▶ **Task statement**
For every line below that includes the word "AUTHORISATION", add one; report the final number and nothing else.

▶ **Source data**
● ● ● ● ●

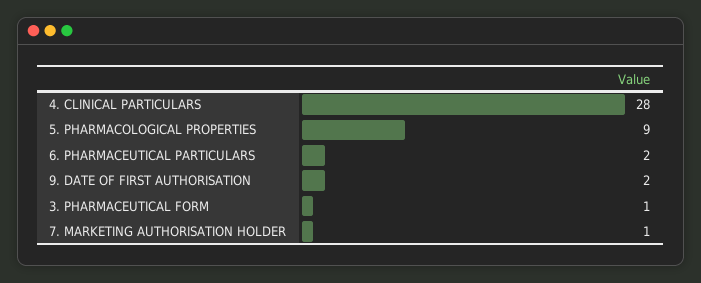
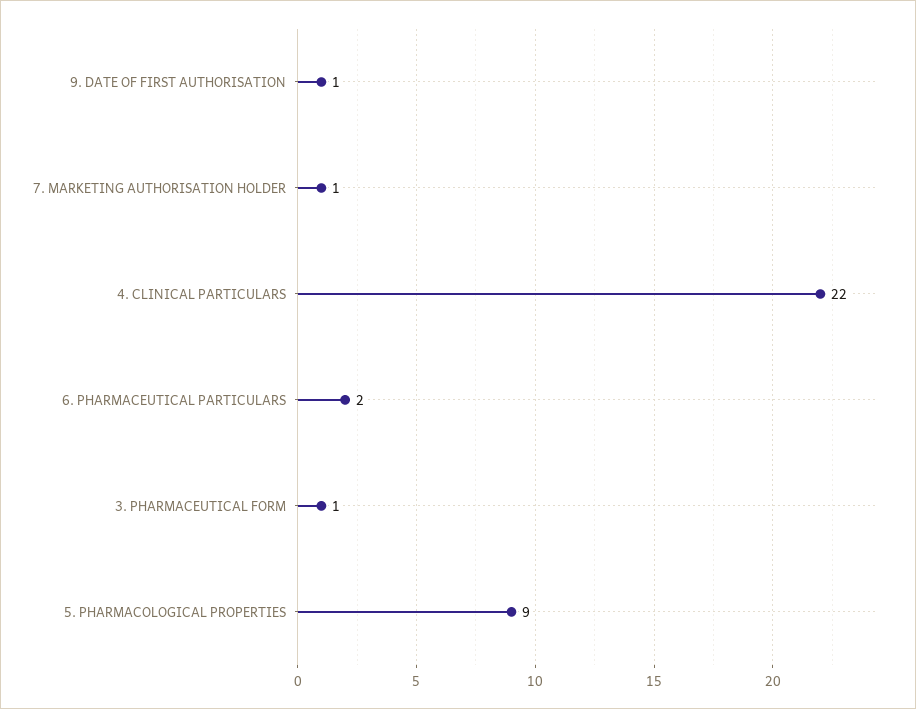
  {
-   "4. CLINICAL PARTICULARS": 28,
+   "4. CLINICAL PARTICULARS": 22,
    "5. PHARMACOLOGICAL PROPERTIES": 9,
    "6. PHARMACEUTICAL PARTICULARS": 2,
-   "9. DATE OF FIRST AUTHORISATION": 2,
+   "9. DATE OF FIRST AUTHORISATION": 1,
    "3. PHARMACEUTICAL FORM": 1,
    "7. MARKETING AUTHORISATION HOLDER": 1
  }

● ● ● ● ●

▶ **Problem solution**
3